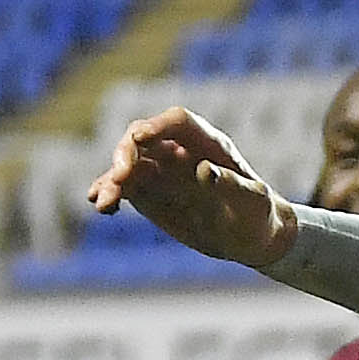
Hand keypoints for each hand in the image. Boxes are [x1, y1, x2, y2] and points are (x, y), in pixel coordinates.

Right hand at [86, 107, 290, 264]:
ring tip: (104, 201)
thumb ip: (231, 185)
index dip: (157, 126)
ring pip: (128, 165)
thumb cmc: (258, 214)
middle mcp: (179, 151)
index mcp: (208, 143)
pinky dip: (109, 193)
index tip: (140, 138)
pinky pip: (123, 188)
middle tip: (120, 176)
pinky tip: (101, 204)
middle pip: (143, 137)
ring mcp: (161, 171)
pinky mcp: (149, 193)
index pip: (177, 122)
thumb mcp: (253, 202)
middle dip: (127, 152)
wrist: (252, 237)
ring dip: (111, 179)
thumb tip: (204, 170)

·····

### YOUR GOAL
An exact copy of the listing above is to be set down, with no pictures in it.

### TASK SOLUTION
Hand keypoints for each hand in the image. Boxes are [x1, y1, x2, y2] and points are (x, y), in pixel coordinates.

Right hand at [86, 107, 290, 264]:
ring tip: (104, 201)
thumb ip: (231, 185)
index dip: (157, 126)
ring pip: (128, 165)
thumb cmc: (258, 214)
middle mcp: (179, 151)
index mcp: (208, 143)
pinky dip: (109, 193)
index tip: (140, 138)
pinky pip: (123, 188)
middle tip: (120, 176)
pinky tip: (101, 204)
middle pip: (143, 137)
ring mcp: (161, 171)
pinky mcp: (149, 193)
index pip: (177, 122)
thumb mcp: (253, 202)
middle dip: (127, 152)
wrist: (252, 237)
ring dip: (111, 179)
thumb tip: (204, 170)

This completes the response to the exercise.